For hours the marquess waited with nothing but his shadow for company, the actions of a man thoroughly lost tofascination, not romantic sentiment, he insisted. Malcolm sat in a patch of tall grass, leaning against the wall of the cottage. Just as he was moments away from falling asleep, hoofbeats stirred him to attention.

Solis shrank to throw shade behind them, casting a proper shadow so as not to spook the stranger.

“My lord!” the wiry messenger called to him. He rode a Lunar mount between two towering pines. Lunar mounts had dark coats and were smaller than country horses, built for speed rather than work and light travel like his gray gelding.

Malcolm rose to his feet, wary. He steadied his horse who had been startled by the sudden intrusion, calming the snorting gelding with a firm pat on the side of its broad neck.

The young man licked chapped lips then started in, speaking rapidly. “Reedlet has been attacked, my lord. Twelve villagers are dead. Many more were injured.”

Malcolm’s thoughts immediately went to revolt. His neighbor fighting with tenants about rents must have triggered arguments. But then the young man continued, describing the wild assault of birds and magic.
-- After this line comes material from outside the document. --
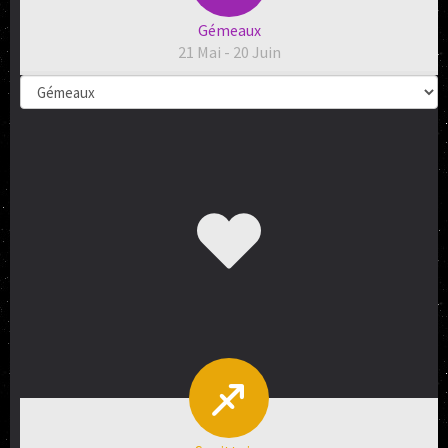
Gémeaux
21 Mai - 20 Juin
The messenger pressed on. “The witch responsible has been taken to the city of River Row to be thrown in irons, awaiting the king’s justice.”
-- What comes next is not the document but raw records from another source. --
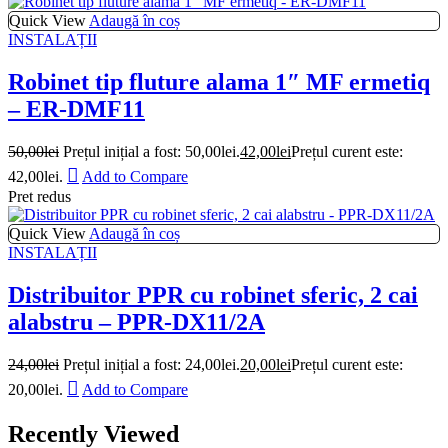
Quick View
Adaugă în coș
INSTALAȚII
Robinet tip fluture alama 1″ MF ermetiq
– ER-DMF11
50,00
lei
Prețul inițial a fost: 50,00lei.
42,00
lei
Prețul curent este:
42,00lei.
Add to Compare
Pret redus
Quick View
Adaugă în coș
INSTALAȚII
Distribuitor PPR cu robinet sferic, 2 cai
alabstru – PPR-DX11/2A
24,00
lei
Prețul inițial a fost: 24,00lei.
20,00
lei
Prețul curent este:
20,00lei.
Add to Compare
Recently Viewed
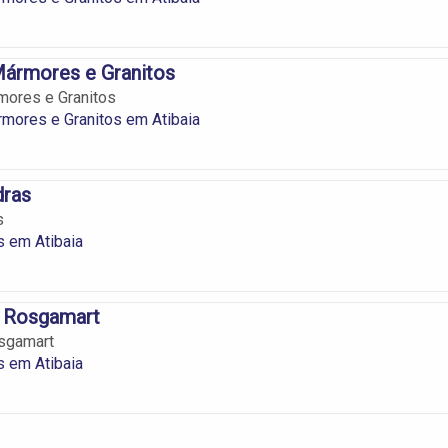
Mármores e Granitos
mores e Granitos
mores e Granitos em Atibaia
dras
s
 em Atibaia
 Rosgamart
sgamart
 em Atibaia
Solis rose in the air to hover in front of Malcolm, his panic as palpable as the stress pulsing through their veins. The messenger cowered at the sight of the phantom-like man.

The promise of coin stilled the messenger and kept him from bolting. The marquess overpaid the wiry mortal to take word to the king of the Lunar Court as fast as his leaner horse would carry him.

“I need our Lord King most urgently,” Malcolm pleaded. “Tell him to meet me at the Row’s prison posthaste, and to please take no action until I’ve spoken with him. And . . .” Malcolm hesitated a moment. “And tell him I requested that he leave his bride behind.” He swallowed the bile burning his throat, thinking of the Bloody Queen of Night and the many ways she’d earned such a title. He’d relied on her brand of justice in the past, but here and now it was the absolute last thing he wanted.

He had one chance to salvage this mess. First, his own heavy horse needed to be uncharacteristically swift. Then his old friend, Night, needed to be at his disposal and in a mood to be overly generous. Night was a good man, but Malcolm planned to ask for far more than he had a right to ask anyone, let alone his king.

Mate, Solis whimpered.

“I know, I know,” Malcolm said, mounting his steed.

* * *

It was nearing dusk when he entered the city, the prison walls in sight. Row Barrows, the iron and clay building was called, a dark and damp place he’d visited a few times before when duty called for him to bear witness to a hanging for a crime committed on his lands. The whole ride, he was having trouble getting those gallows out of his mind.

He’d had to trade his gelding out at the first stable he’d come to, and the Lunar mount he rode now was uncertain of his new rider. It made for unnerving travel.